[Stored data]
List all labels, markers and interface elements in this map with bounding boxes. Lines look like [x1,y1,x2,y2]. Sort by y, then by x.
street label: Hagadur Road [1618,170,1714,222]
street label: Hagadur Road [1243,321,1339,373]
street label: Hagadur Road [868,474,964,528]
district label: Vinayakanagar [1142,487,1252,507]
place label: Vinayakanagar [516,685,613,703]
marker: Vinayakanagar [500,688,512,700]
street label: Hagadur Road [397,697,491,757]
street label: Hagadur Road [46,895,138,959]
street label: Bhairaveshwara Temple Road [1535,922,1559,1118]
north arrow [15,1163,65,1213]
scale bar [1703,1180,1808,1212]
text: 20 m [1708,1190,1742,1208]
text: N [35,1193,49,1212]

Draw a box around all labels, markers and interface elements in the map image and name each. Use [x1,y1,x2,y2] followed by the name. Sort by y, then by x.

--

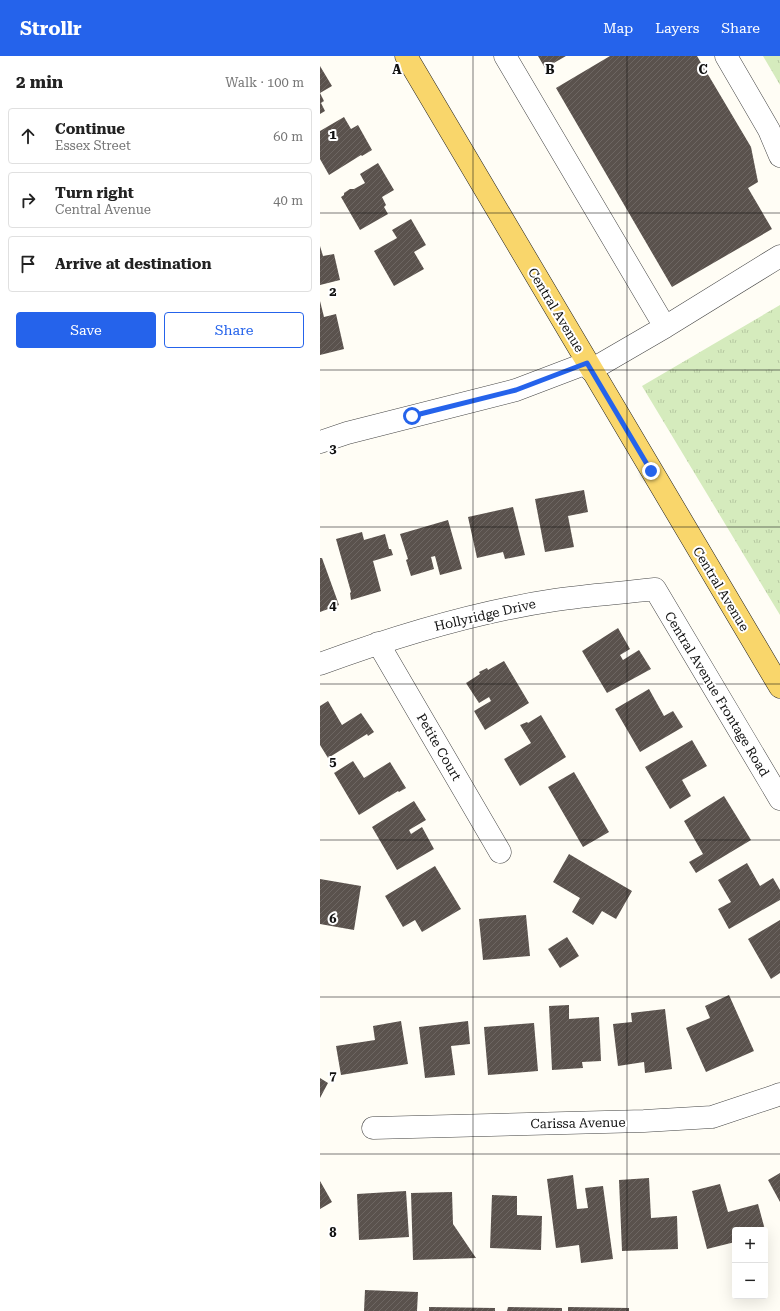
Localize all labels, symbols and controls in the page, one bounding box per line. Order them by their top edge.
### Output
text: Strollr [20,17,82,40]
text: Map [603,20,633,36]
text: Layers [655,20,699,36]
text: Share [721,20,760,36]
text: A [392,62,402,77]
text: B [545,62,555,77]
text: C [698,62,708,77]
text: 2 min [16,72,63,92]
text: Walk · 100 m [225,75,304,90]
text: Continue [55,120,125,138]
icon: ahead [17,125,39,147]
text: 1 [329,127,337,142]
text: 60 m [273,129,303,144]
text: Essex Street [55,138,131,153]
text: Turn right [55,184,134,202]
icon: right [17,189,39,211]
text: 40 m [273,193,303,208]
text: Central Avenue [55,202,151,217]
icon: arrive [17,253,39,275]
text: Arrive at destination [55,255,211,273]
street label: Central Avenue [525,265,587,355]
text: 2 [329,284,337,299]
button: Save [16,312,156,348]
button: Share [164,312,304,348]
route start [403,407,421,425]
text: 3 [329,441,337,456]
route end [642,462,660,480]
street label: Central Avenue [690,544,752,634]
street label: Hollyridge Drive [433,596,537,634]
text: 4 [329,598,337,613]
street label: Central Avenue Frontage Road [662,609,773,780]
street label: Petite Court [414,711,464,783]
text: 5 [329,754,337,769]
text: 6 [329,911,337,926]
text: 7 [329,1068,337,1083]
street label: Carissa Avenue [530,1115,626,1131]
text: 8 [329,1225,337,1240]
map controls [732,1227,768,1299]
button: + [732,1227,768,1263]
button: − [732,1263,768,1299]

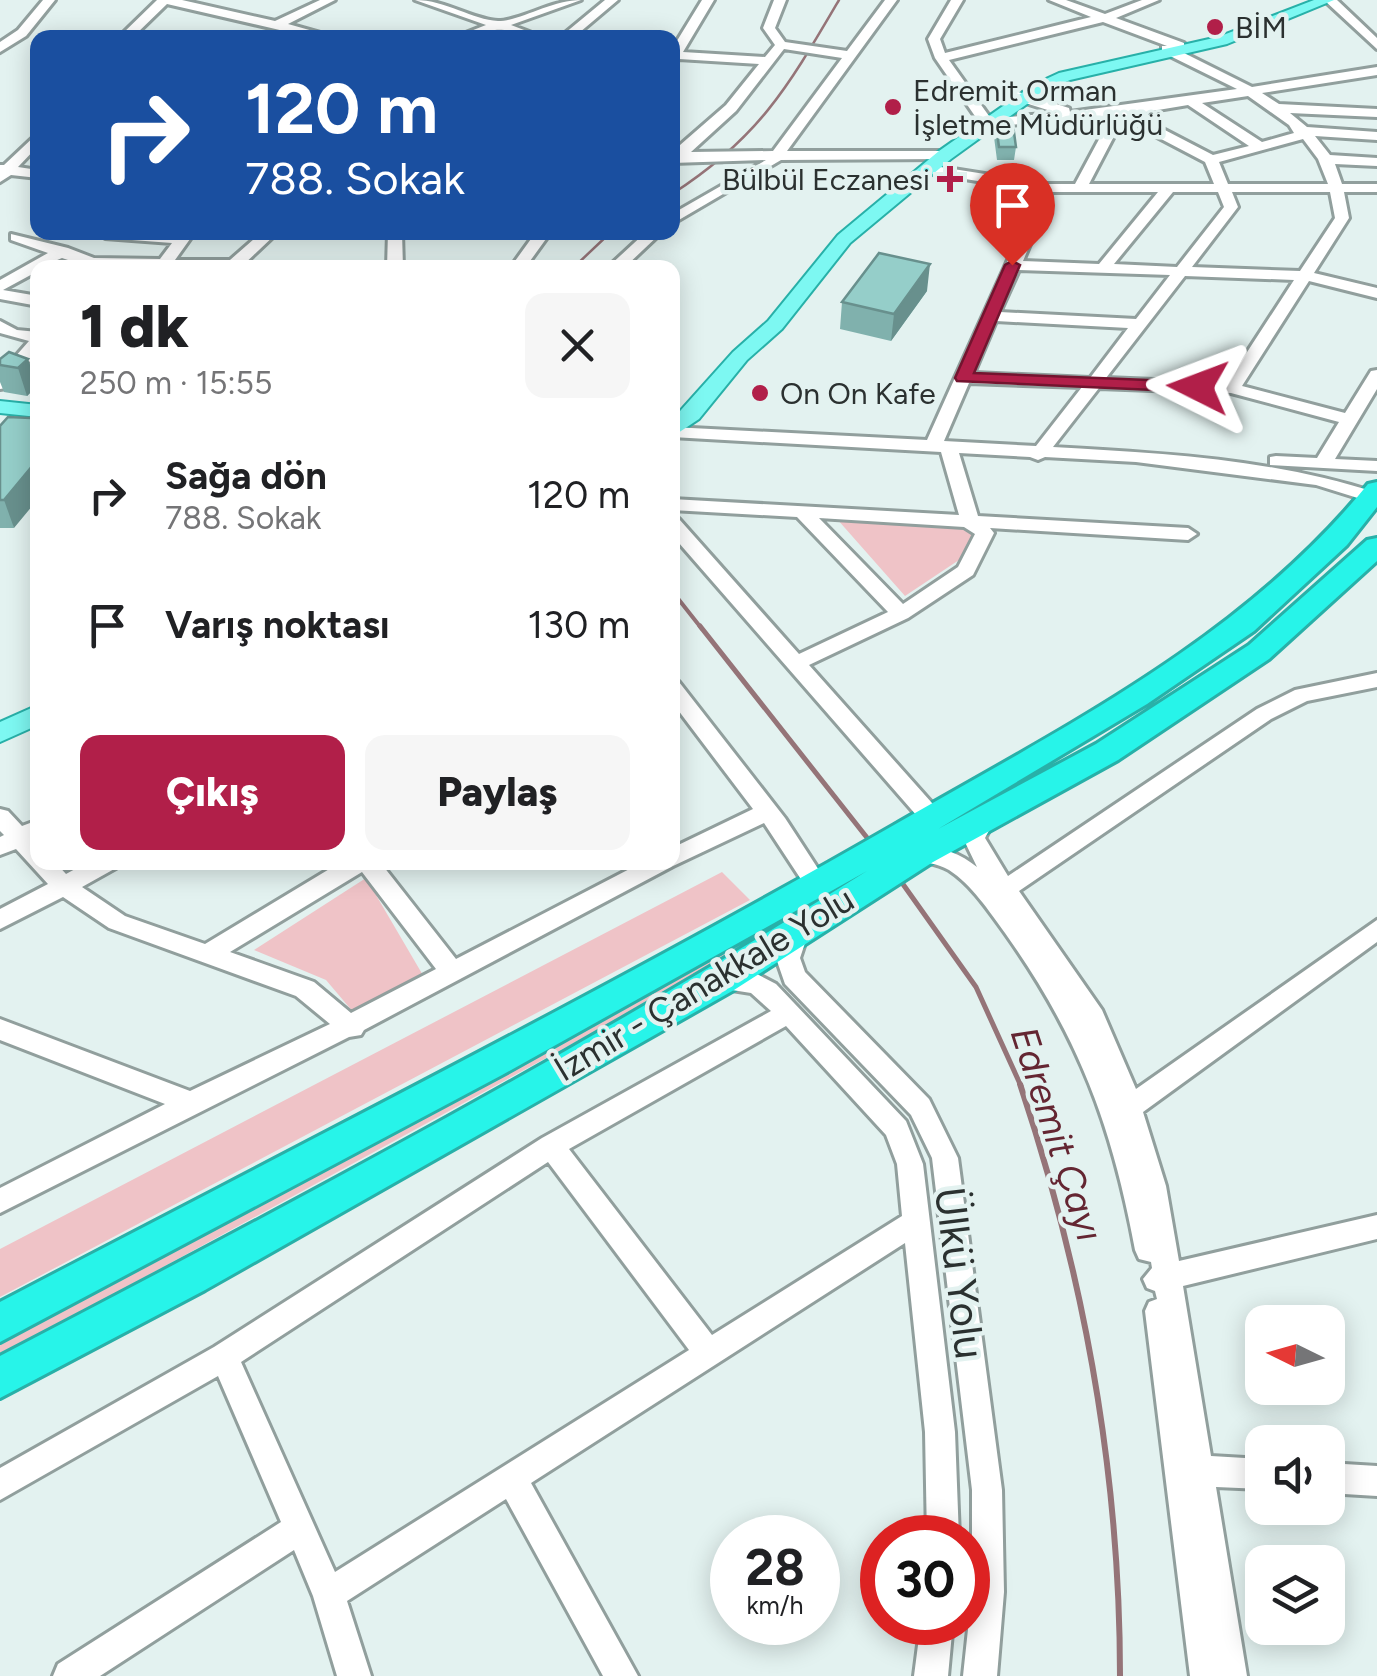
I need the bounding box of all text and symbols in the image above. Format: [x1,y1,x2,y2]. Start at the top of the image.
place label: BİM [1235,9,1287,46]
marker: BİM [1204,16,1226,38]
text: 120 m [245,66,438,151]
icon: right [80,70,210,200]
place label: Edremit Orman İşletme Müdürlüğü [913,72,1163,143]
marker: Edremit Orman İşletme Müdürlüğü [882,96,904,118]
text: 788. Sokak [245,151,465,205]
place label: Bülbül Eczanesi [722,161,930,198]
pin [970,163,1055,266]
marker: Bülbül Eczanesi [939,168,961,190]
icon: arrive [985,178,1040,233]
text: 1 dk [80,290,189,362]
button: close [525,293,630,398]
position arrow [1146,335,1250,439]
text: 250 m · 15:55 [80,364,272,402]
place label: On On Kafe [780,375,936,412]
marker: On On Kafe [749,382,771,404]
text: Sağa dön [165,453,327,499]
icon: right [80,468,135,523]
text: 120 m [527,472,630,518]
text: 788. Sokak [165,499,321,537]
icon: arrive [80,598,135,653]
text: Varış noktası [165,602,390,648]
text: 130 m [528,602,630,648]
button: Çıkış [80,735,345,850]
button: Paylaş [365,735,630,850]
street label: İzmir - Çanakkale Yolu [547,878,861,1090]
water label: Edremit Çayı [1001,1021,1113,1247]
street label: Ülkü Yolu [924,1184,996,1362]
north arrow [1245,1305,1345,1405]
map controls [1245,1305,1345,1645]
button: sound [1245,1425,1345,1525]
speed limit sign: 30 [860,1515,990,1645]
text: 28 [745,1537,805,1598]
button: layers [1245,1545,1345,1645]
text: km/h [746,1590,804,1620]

[Exercise requirements] Set down, unchanged, only those lines above that fall between the line with "List all labels, markers" and the line with "Draw a box around", the two end lines included.

[Answer for this exercise]
List all labels, markers and interface elements in this map with bounding boxes. Lines look like [x1,y1,x2,y2]. Sort by y, then by x.
street label: Hagadur Road [1618,170,1714,222]
street label: Hagadur Road [1243,321,1339,373]
street label: Hagadur Road [868,474,964,528]
district label: Vinayakanagar [1142,487,1252,507]
place label: Vinayakanagar [516,685,613,703]
marker: Vinayakanagar [500,688,512,700]
street label: Hagadur Road [397,697,491,757]
street label: Hagadur Road [46,895,138,959]
street label: Bhairaveshwara Temple Road [1535,922,1559,1118]
north arrow [15,1163,65,1213]
scale bar [1703,1180,1808,1212]
text: 20 m [1708,1190,1742,1208]
text: N [35,1193,49,1212]

Draw a box around all labels, markers and interface elements in the map image and name each. Use [x1,y1,x2,y2] followed by the name. Sort by y, then by x.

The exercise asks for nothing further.